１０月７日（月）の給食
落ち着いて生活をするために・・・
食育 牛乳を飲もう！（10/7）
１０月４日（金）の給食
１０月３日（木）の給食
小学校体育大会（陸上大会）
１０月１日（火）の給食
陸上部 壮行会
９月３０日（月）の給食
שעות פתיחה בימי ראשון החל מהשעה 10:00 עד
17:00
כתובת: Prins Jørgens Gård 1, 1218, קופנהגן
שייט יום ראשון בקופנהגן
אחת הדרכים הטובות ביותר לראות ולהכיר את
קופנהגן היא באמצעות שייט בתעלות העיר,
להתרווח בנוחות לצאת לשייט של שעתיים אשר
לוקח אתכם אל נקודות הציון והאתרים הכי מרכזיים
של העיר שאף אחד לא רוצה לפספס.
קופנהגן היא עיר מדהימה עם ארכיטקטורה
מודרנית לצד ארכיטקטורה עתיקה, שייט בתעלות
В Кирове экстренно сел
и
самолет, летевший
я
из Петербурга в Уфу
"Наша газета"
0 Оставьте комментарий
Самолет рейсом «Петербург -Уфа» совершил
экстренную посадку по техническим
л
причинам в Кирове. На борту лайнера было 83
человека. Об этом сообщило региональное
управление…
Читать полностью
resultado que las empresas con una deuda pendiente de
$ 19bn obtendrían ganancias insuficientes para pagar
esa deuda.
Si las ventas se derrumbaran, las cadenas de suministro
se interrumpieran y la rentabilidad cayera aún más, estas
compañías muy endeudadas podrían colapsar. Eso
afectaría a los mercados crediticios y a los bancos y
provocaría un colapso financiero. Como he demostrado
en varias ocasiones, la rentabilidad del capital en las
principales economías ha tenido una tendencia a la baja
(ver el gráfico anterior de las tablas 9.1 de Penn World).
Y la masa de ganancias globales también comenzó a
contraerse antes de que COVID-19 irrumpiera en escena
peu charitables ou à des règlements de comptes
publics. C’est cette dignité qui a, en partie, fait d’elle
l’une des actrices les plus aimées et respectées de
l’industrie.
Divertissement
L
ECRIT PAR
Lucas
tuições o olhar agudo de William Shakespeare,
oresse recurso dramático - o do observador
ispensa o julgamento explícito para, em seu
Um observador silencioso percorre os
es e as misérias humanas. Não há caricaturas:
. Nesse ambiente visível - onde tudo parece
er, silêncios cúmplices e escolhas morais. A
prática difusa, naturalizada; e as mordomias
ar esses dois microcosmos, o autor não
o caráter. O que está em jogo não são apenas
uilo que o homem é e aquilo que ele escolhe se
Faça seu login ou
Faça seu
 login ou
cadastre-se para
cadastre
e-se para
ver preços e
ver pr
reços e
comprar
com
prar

============

#### WORK TASK:
List every line in the data above that contains the string "העיר".

#### ANSWER FOR THIS EXERCISE:
קופנהגן היא באמצעות שייט בתעלות העיר,
של העיר שאף אחד לא רוצה לפספס.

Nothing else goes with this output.